Сознание пульсировало с перебоями, радиатор обнимал столб, но мотор работал; не знаю как, я отъехал – вокруг никого – переключил скорость и заковылял к дому.Вы, наверное, скажете, что машина не может ковылять. Может.
Я въехал во дворик, а вот дальше что-то не помню. Пришел в себя дома, на полу в комнате под зеркалом. Штык-нож в груди превратился в двуручный меч, четырехгранный и зазубренный, на каждый вдох я решался как на подвиг, а ведь надо было еще ползти к телефону, снять трубку и что-то сказать.
Я не захотел. Я решил воспользоваться случаем. По шву на потолке пробегала трещина, штора, не доставая до пола, колыхалась возле самого моего носа, боль как-то отстранялась, и я вдруг понял, что скоро увижу Елену, тетю Настю и даже, возможно, мать с отцом.
Странно, но мысль об Елене меня совсем не взволновала. Я легко представил ее лицо и неожиданно сказал себе: «Ты придумал Елену». Да, придумал. Казалось бы, после такого открытия можно было бы и не спешить, но ведь ясно, что жить и не верить в Елену – это уж совсем грустно. И я не стал противиться логике событий.
Сколько прошло времени, не знаю, утро это было или вечер, по квартире бродили всевозможные вздохи и шепоты, я понимал, что это так и должно быть и не обращал внимания. Вдруг поверх всего этого стукнул лифт, и потом я услышал, как в замке поворачивается ключ.

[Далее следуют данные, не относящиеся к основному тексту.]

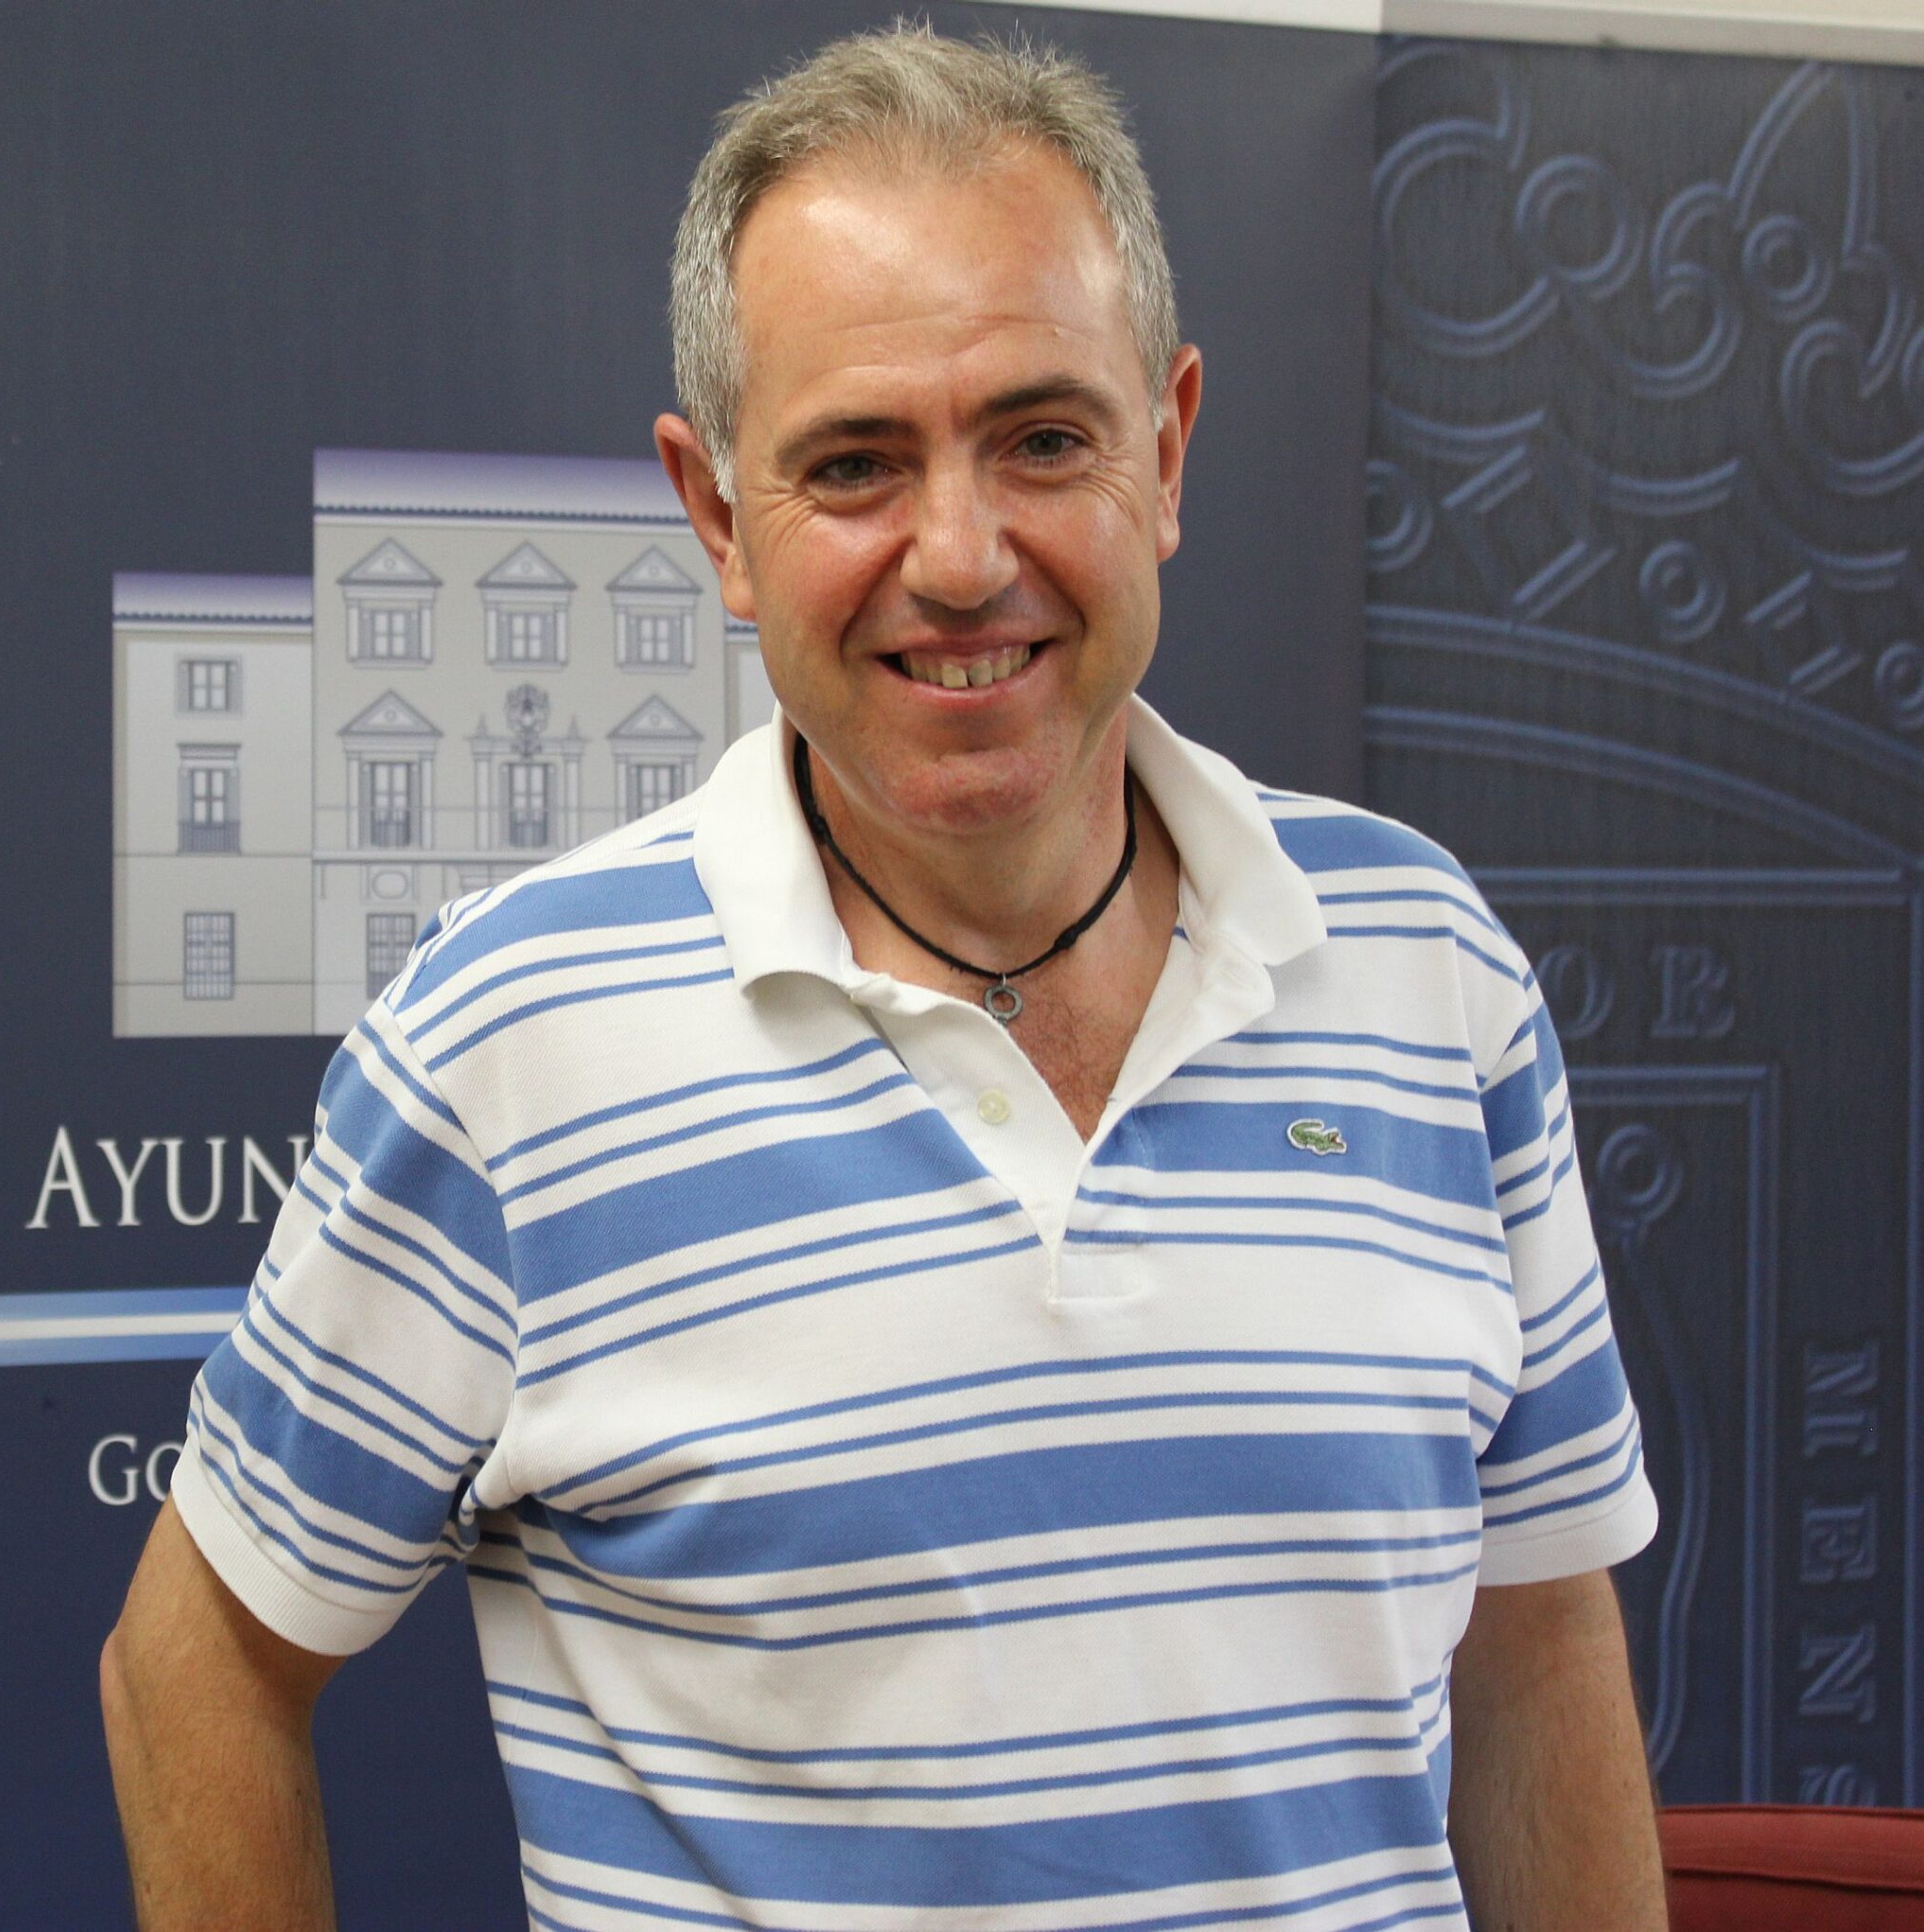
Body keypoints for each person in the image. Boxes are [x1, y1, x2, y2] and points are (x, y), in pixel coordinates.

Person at [102, 26, 1667, 1930]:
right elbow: (194, 1665)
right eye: (853, 464)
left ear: (1166, 451)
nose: (960, 554)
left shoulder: (1429, 964)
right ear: (715, 516)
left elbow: (1537, 1646)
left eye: (1043, 439)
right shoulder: (507, 1040)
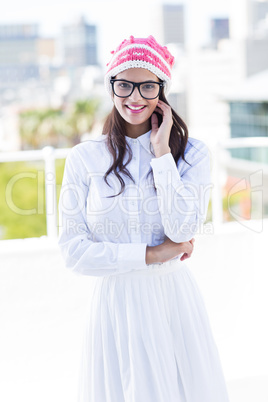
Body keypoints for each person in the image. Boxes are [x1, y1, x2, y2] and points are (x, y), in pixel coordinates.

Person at [58, 35, 230, 402]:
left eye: (147, 85)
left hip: (173, 299)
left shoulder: (193, 154)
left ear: (162, 90)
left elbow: (183, 229)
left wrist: (162, 153)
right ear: (111, 87)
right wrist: (149, 255)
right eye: (124, 84)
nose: (134, 97)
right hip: (117, 302)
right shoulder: (84, 158)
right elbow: (73, 251)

Ключ мог быть только у Варвары – но она в Талеже. Значит, кто-то сейчас воспользуется моим отправлением в дальний путь. Ради бога, ребята, только не мешайте. Я даже загрустил, но тут дверь в комнату отворилась и в проеме, как в раме, явилась Елизавета. В руках у нее была авоська с апельсинами, в глазах – любовь и сострадание.

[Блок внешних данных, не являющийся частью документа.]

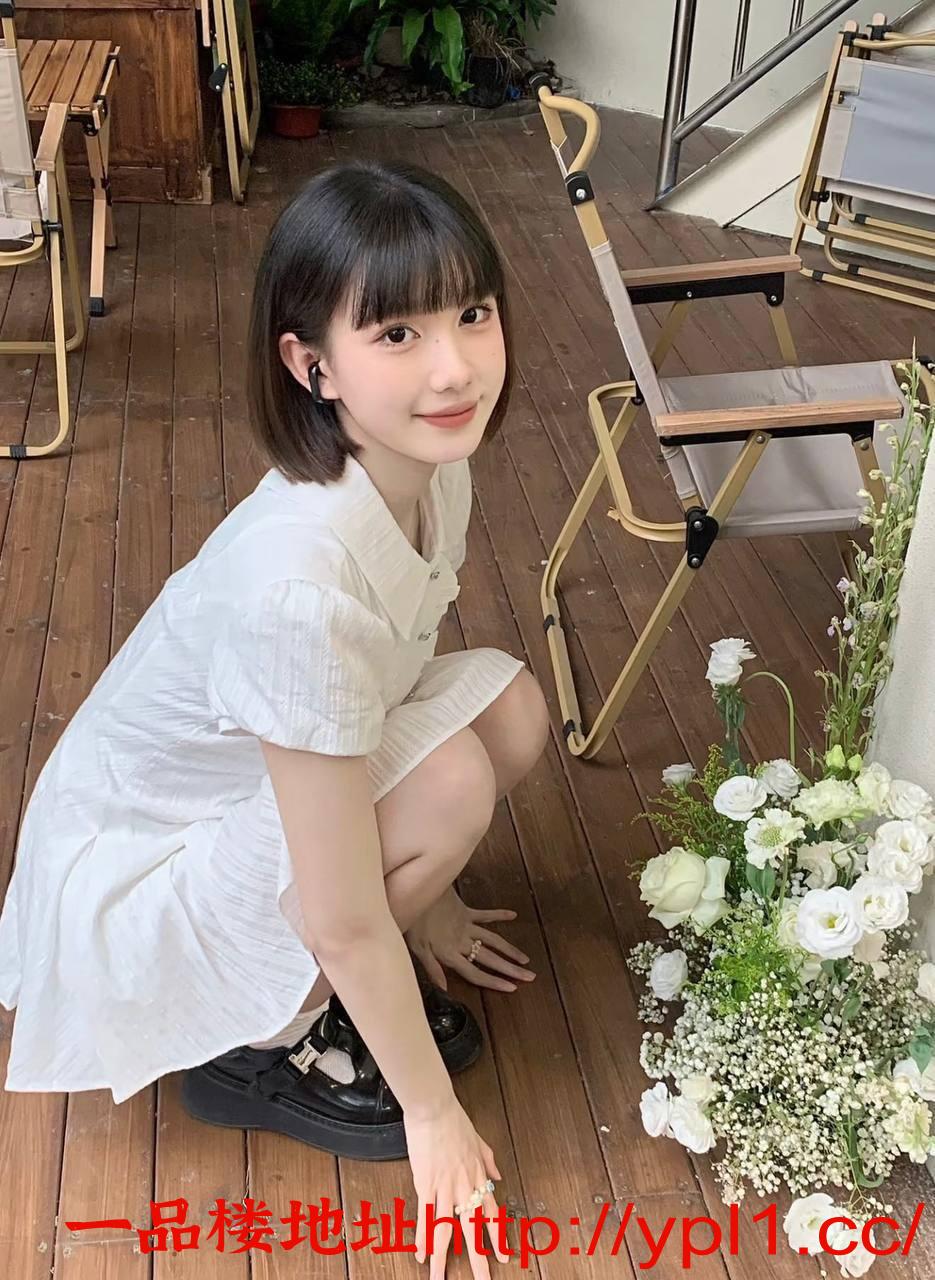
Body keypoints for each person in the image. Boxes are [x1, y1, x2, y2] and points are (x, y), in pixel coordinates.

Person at [0, 160, 551, 1277]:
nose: (454, 367)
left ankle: (340, 975)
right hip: (137, 889)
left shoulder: (425, 466)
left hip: (231, 812)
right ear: (311, 365)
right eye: (396, 334)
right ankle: (259, 1043)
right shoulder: (294, 581)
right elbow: (342, 914)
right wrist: (433, 1113)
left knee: (505, 707)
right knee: (450, 779)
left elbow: (382, 691)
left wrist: (433, 902)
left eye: (472, 313)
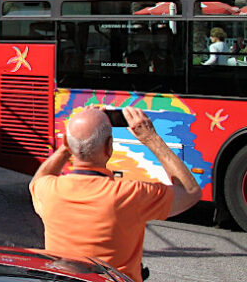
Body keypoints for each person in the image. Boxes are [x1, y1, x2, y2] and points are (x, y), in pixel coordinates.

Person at [29, 106, 201, 282]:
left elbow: (38, 179)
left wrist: (67, 147)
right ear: (109, 147)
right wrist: (151, 138)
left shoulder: (48, 190)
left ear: (66, 141)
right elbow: (190, 192)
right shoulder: (129, 194)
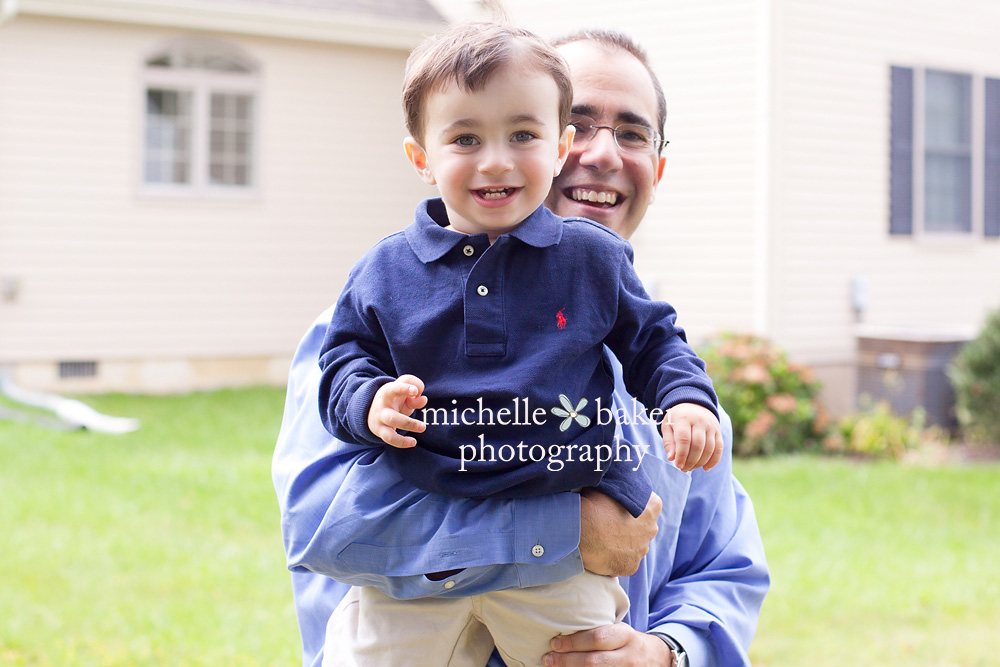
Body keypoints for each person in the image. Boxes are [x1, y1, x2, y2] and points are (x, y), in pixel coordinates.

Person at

– Ах ты мой бедный, – сказала она, – смотри, что я тебе принесла.
Володя, – сказала Полина, – на эту куртку невозможно смотреть. Ты в ней как югославский партизан. Надо срочно покупать новую. Или плащ, сейчас опять начинают носить плащи. В воскресенье поедем и посмотрим тебе что-нибудь.
Я слабо застонал.
Я иногда пытаюсь представить себе этого дебила – как он сидит в какой-то комнате, лицо бессмысленное, немолодой уже человек, и вот к нему заходит Старик, его отец – садится напротив, смотрит, пробует разговаривать с ним, или молчит… Странная история, странная женщина, странный ребенок. Все об этом знают, все Управление – но упаси боже спросить о чем-то самого Старика – нет уж, проще застрелиться.
Наверное, больше всего ему хочется, чтобы этот урод вдруг очнулся, просветлел разумом, заговорил… У всех своя мечта. Что ж, моя мечта намного проще и реальней – дом в какой-нибудь деревенской глуши, непременно лесной, огород с картошкой и все такое; не знаю, как уж там решат с частной собственностью эти волчары из Думы, но свой кусок земли я собираюсь отстаивать до последнего, и там умереть – желательно от старости, но можно и так – умру с оружием в руках на пороге собственного дома, если уж кто-то до меня доберется однажды: не всех же я поубивал, наверняка найдется какой-то племянник или троюродный брат, все тамошнее вахлачье друг другу какая-то родня. В общем, мне гораздо легче, чем Старику.